Citing COVID, Washington Prime Group filed for Chapter 11 bankruptcy protection in June 2021. The company, a real estate investment trust, emerged from Chapter 11 in October that same year.

Nearly two years later, the mall is for sale in a bid to attract developers eager to find any site on which to build more housing. It's unclear what price the 91 acres could fetch, but the property's assessed value in 2022 is $29.6 million, JLL said.

Will fractured property ownership hurt development?

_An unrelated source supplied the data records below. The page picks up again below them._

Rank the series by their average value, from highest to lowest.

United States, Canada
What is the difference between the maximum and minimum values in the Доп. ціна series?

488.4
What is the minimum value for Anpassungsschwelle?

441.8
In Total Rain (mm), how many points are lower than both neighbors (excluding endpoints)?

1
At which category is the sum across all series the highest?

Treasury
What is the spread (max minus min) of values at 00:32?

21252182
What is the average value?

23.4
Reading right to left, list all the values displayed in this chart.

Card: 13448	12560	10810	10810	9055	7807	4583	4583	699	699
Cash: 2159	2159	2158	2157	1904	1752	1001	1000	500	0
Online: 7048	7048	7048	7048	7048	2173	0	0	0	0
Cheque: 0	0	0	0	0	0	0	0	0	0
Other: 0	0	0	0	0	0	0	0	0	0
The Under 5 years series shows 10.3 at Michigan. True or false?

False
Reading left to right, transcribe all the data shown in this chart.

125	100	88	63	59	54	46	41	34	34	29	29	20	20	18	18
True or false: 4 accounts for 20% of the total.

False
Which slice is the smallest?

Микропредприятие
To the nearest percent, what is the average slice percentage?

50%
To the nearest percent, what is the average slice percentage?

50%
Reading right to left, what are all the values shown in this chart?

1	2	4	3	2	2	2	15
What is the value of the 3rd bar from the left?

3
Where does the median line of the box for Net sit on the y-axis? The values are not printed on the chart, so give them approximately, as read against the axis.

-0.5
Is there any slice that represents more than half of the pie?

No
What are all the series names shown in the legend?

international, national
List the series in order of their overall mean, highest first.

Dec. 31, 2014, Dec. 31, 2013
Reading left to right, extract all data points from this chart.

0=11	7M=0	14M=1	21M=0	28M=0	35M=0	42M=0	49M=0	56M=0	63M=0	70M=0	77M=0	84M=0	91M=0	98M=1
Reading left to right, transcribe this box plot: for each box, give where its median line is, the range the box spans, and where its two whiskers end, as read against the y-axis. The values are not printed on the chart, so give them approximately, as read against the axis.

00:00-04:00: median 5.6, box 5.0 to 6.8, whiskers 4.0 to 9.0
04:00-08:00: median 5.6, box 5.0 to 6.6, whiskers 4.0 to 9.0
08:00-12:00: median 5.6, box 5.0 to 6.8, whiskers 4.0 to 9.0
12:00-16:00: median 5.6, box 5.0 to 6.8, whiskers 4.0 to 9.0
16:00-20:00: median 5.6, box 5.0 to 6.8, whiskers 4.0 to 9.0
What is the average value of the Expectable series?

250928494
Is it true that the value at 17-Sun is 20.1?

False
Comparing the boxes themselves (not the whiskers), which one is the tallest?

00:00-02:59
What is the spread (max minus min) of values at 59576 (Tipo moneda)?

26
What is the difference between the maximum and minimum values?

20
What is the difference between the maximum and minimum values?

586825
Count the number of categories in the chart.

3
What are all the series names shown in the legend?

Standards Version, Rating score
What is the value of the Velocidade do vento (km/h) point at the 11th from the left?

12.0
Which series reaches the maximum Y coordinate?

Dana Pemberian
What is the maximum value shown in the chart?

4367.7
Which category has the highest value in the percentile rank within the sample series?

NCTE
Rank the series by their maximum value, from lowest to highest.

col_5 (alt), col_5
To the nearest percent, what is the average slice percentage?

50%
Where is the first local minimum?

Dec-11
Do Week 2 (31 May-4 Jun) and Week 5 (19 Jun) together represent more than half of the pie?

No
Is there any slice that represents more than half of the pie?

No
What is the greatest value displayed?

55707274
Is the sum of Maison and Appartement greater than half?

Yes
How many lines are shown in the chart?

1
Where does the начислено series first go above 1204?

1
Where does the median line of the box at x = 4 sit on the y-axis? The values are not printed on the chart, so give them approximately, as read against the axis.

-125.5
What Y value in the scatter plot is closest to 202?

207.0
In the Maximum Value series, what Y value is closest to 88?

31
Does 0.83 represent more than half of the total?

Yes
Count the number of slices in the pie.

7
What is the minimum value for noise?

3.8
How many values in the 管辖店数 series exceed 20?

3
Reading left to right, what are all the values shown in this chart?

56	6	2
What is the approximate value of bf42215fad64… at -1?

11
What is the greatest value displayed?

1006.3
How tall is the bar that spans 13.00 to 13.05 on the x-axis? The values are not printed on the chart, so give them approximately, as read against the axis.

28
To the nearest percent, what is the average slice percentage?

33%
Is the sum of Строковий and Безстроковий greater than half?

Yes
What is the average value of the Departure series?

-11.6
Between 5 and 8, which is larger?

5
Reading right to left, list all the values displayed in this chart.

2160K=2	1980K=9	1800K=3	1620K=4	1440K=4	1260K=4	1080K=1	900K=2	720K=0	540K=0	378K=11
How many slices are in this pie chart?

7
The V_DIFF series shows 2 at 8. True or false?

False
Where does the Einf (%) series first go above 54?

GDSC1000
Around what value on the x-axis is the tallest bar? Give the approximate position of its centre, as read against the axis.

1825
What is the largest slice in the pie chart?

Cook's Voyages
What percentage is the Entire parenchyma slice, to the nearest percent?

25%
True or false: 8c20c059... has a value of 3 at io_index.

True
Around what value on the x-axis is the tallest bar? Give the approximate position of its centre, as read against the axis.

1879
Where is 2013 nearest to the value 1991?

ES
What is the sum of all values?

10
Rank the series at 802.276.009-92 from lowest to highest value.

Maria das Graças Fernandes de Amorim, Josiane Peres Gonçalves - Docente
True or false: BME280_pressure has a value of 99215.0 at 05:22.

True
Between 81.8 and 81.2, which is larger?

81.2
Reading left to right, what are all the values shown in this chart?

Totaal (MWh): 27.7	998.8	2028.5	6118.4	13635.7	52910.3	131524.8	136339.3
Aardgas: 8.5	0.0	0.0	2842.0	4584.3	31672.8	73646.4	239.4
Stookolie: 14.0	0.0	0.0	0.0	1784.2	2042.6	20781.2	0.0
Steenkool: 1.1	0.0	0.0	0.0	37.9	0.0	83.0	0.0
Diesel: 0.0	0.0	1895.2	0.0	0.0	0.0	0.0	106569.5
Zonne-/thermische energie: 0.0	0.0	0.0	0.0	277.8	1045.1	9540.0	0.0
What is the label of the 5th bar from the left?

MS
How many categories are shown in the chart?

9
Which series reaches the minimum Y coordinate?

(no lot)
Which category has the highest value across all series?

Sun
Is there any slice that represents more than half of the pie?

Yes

Any entity that buys the Boynton Beach Mall site will have to contend with a property dotted with multiple owners.

The Cinemark movie theater, for instance, is not part of the mall's ownership company, Boynton Beach Mall LLC. Neither is the Macy's on the south side of the mall, which is owned by the department store company.

In addition, one of two Dillard's department store spaces was sold to Christ Fellowship Church in 2012.

Rosenfeld said he didn't think the presence of the church, Macy's and the movie theater would be a hindrance to redevelopment of the mall space and its vast parking lots.

When it comes to housing, "there's a tremendous shortage," he said. "I'm sure there's a market for new housing within walking distance to everything."